В литературе для детей и подростков, издаваемой в России, все наоборот. Поросенок Петр гораздо популярнее своего автора Людмилы Петрушевской, трудности с социализацией возникают у волшебника Гарри Поттера, а выигранный на ярмарке поросенок меняет жизнь целой семьи.
Трудно сказать, по этой причине или другой, но подростковой литературой все больше зачитываются взрослые. С одной стороны, часть из них, воспитанная в советские времена, имела довольно ограниченный круг чтения - от "Тимура и его команды" до, скажем, "Молодой гвардии". Остальное добиралось на книжных полках родителей, и реже – в библиотеках. (Обязательная школьная программа в расчет не берется, поскольку она была обязательная и личных пристрастий не отражала.)
Правда, заведующая отделом детской книги ВГБИЛ Ольга Мяэотс объясняет, что это вовсе не российская особенность, и кое-где за границей отдел подростковый литературы в магазинах и библиотеках специально располагают по пути ко взрослым изданиям, чтобы человек не смущался, раскрыв книжку как будто невзначай. "Если взрослая литература обычно уходит в рассуждение, рассказывает Ольга Маяэотс, - то подростковая – это всегда драйв, экшн. А мы любим читать пока не дочитаешь, от корки до корки за один день".
Интересно, что именно теперь, когда у детей и взрослых появилась одинаково интересная и для тех, и для других литература, на такие книжки стали наносить возрастные маркировки. Причем возраст, как правило, завышается на пару лет.
Почему – Радио Свобода рассказали заведующая отделом детской книги ВГБИЛ Ольга Мяэотс, PR-директор издательства "Розовый жираф" Анна Шур, шеф-редактор издательства "Самокат" Ольга Патрушева и руководитель PR -отдела издательства "КомпасГид" Наталья Эйхвальд.

ПРИМЕНИТЕ ПРОЧИТАННОЕ:
a) Почему, согласно тексту о подростковой литературе, за границей отдел подростковой литературы в магазинах и библиотеках располагают по пути ко взрослым изданиям? Ответьте в одном–трех предложениях.
b) Продолжите текст о подростковой литературе, начав сразу после его последнего предложения.
Следующие за этим данные — отдельный материал, не связанный с текстом о подростковой литературе.

ИСХОДНЫЕ ДАННЫЕ:
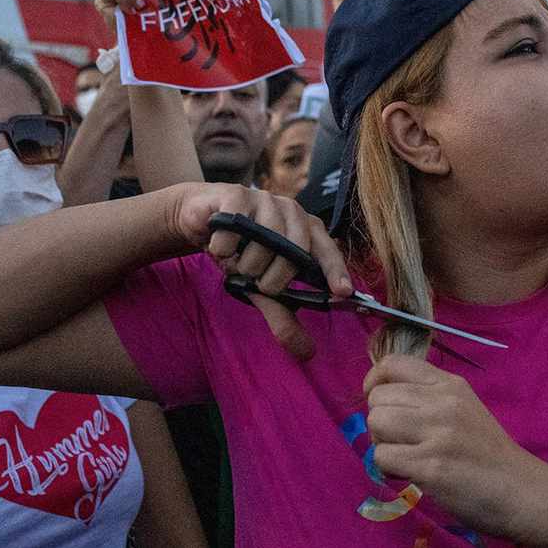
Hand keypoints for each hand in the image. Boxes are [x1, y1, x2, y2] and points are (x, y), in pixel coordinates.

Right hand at [169, 182, 350, 359]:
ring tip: (237, 260)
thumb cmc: (242, 250)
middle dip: (272, 278)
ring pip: (262, 245)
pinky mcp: (237, 194)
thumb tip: (307, 353)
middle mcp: (291, 211)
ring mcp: (266, 199)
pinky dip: (224, 247)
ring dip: (244, 264)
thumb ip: (284, 316)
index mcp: (307, 230)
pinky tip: (221, 244)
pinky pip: (234, 231)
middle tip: (257, 279)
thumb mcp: (263, 288)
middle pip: (292, 254)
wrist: (204, 219)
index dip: (336, 272)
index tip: (343, 293)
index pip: (328, 251)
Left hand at [363, 355, 532, 535]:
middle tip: (401, 442)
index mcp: (450, 385)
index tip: (381, 403)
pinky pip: (383, 457)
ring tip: (405, 457)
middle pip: (378, 398)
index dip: (374, 382)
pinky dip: (389, 469)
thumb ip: (428, 398)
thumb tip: (380, 397)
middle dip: (380, 422)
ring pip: (377, 423)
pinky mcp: (432, 466)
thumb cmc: (487, 453)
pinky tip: (410, 474)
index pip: (393, 363)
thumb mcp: (464, 408)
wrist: (520, 490)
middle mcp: (443, 402)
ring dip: (383, 444)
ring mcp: (438, 433)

ДАННЫЕ ОТВЕТЫ:
a) Так делают, чтобы человек не смущался, раскрыв подростковую книжку как будто невзначай.

b)
Анна Шур, PR-директор издательства "Розовый жираф":
- В силу законодательных ограничений нам приходиться завышать возраст, хотя книгу стоило бы прочесть раньше - не в 18, а в 13, когда начинаешь взрослеть и на мир смотреть по-другому. В 18 лет это может быть не так интересно. Но мы вынуждены ставить завышенную маркировку. Потому что находимся в очень странных обстоятельствах: с одной стороны, у нас есть рекомендательный адрес младший, средний, старший, дошкольный. И есть маркировка по закону о защите детей от вредной информации.
Как часто бывает, когда пишут "Не ходить, злая собака", и все боязливо обходят, если мы ставим 12+, то все воспринимают так, что до 12-ти это читать нельзя. И нам приходится все время вести какую-то разъяснительную работу, что вы вольны дать своему ребенку все, что считаете нужным, вам никто ничего запретить не может по части чтения книг. Потому что российские родители любой значок, маркировку воспринимают как руководство к действию. Они начали уже и к книгам относиться настороженно.
Наталья Эйхвальд, руководитель PR -отдела издательства "КомпасГид":
- Я росла без детской литературы, т. е. я росла, читая Дюма, Жорж Санд, все, что стояло в красивых корешках в библиотеке. Потом, на 4-м курсе журфака мне предложили прочитать это снова, сказав, что это литература взрослая.
Если говорить о книжках, которые выходят у нас, то ту же книжку Маши Ботевой "Ты идешь по ковру" сложно назвать чисто детской литературой. Это сложно назвать и подростковой литературой. Это просто литература, и на этом, думаю, можно поставить точку. Притом что маркировка на книжке 12+.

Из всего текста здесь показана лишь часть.